Give the lines again exactly, from the one holding "noticed. If people can’t find your website on" to the last line of the listing below, both ends included and nothing added.

BEGIN GIVEN ENTRIES

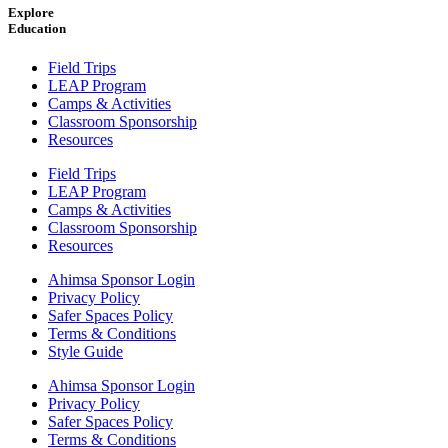
Explore
Education
Field Trips
LEAP Program
Camps & Activities
Classroom Sponsorship
Resources
Field Trips
LEAP Program
Camps & Activities
Classroom Sponsorship
Resources
Ahimsa Sponsor Login
Privacy Policy
Safer Spaces Policy
Terms & Conditions
Style Guide
Ahimsa Sponsor Login
Privacy Policy
Safer Spaces Policy
Terms & Conditions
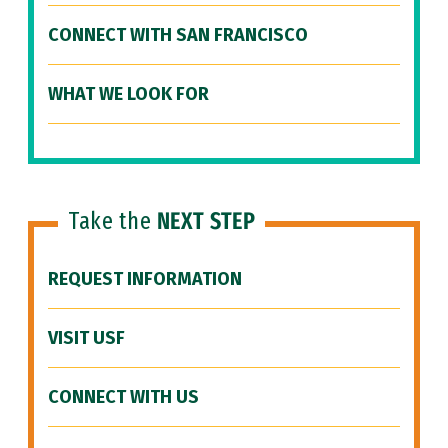
CONNECT WITH SAN FRANCISCO
WHAT WE LOOK FOR
Take the
NEXT STEP
REQUEST INFORMATION
VISIT USF
CONNECT WITH US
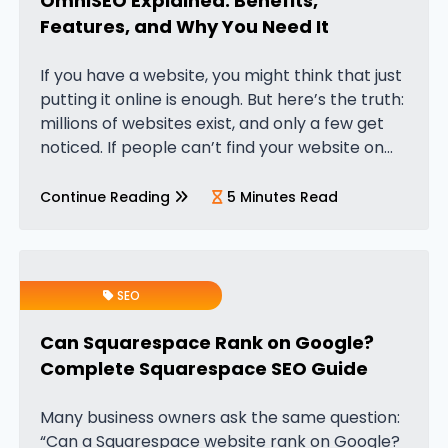
OmniSEO Explained: Benefits,
Features, and Why You Need It
If you have a website, you might think that just
putting it online is enough. But here’s the truth:
millions of websites exist, and only a few get
noticed. If people can’t find your website on
Google, your business could…
Continue Reading
5 Minutes Read
SEO
Can Squarespace Rank on Google?
Complete Squarespace SEO Guide
Many business owners ask the same question:
“Can a Squarespace website rank on Google?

END GIVEN ENTRIES

• **RESPONSE AREA**:
noticed. If people can’t find your website on
Google, your business could…
Continue Reading
5 Minutes Read
SEO
Can Squarespace Rank on Google?
Complete Squarespace SEO Guide
Many business owners ask the same question:
“Can a Squarespace website rank on Google?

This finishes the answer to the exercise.